Opting for fair trade cocoa could be one way for food firms to protect themselves against price volatility for the commodity, according to an industry analyst.
“It’s difficult to say how producers could insulate themselves from cocoa price fluctuations caused by the market, given that cocoa is a commodity like any other. But fair trade cocoa is not indelibly linked to the markets, and the Rainforest Alliance ensures a price that is sustainable – for farmers,” said Francisco Redruello, senior food analyst at Euromonitor International and author of a recent report on cocoa prices.
In July this year, prices for cocoa beans hit £2,465, the highest in 32 years. Two weeks ago, prices fell to a three-month low in London, with a pending improved September harvest from the Ivory Coast (which supplies 40 per cent of the world’s cocoa) of 1.3m tonnes a major contributing factor.

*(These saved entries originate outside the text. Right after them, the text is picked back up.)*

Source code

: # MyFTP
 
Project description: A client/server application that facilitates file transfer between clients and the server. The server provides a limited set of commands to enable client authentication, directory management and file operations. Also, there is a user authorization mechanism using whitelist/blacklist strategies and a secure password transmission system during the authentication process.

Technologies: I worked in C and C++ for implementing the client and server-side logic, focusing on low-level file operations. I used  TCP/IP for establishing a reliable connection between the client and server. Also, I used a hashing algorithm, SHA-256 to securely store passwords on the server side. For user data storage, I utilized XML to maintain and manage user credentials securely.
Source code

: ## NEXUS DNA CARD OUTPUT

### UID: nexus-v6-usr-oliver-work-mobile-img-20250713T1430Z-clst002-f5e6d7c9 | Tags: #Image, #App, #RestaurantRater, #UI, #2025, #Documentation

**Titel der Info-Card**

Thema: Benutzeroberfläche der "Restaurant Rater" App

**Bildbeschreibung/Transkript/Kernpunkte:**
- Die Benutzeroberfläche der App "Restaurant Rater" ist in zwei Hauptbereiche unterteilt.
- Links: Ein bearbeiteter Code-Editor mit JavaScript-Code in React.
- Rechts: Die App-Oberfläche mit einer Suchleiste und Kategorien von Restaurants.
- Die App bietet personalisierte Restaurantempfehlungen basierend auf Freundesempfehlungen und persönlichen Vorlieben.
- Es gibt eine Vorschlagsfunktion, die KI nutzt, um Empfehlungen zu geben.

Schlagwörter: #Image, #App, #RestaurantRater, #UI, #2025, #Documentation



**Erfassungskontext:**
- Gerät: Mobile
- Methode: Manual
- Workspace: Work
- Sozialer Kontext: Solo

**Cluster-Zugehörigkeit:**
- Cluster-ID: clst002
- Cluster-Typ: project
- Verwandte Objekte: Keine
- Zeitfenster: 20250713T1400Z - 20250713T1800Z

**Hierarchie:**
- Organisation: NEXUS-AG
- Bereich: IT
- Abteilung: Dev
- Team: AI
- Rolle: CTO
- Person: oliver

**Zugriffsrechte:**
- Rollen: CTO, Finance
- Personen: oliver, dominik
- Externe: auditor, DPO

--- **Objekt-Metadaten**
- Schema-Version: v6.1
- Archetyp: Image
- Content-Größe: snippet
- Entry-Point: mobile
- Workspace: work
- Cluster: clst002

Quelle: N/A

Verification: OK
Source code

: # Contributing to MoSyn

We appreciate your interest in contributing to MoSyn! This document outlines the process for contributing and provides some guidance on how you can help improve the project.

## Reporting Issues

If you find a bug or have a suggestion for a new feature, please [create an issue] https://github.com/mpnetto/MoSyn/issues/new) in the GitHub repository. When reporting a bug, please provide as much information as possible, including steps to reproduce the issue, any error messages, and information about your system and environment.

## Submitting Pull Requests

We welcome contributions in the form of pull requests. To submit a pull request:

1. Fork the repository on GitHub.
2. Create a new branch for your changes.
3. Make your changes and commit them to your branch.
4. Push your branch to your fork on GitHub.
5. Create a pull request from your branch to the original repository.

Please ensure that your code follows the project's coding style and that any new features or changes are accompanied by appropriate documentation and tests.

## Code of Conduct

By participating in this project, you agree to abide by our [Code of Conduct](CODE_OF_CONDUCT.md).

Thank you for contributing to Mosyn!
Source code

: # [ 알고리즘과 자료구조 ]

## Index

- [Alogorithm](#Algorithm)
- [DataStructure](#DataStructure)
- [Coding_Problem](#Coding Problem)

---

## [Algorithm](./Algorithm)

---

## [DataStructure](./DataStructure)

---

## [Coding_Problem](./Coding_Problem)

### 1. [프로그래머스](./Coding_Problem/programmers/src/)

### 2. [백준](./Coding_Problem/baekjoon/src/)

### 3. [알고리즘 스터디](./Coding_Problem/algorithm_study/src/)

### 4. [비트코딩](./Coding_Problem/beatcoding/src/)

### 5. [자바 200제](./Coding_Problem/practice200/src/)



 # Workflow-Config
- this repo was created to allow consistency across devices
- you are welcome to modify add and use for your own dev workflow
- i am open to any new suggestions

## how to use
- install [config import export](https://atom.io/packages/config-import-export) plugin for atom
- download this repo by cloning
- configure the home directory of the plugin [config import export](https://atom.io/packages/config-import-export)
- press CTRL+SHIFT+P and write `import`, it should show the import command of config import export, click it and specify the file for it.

Redruello suggested that this volatility is largely due to hedge funds attracted by quick returns taking short-term positions on the commodity. However, fair trade is not affected by these positions, he told ConfectioneryNews.com.
“Buying fair trade would insulate confectionery manufacturers from the vagaries of the market given that speculators are not really attracted to it, as a niche sector where massive returns are not possible due to fixed prices. There’s more certainty about final price and therefore forward planning from a production point of view, but of course the problem is that it’s a very small market at the moment.”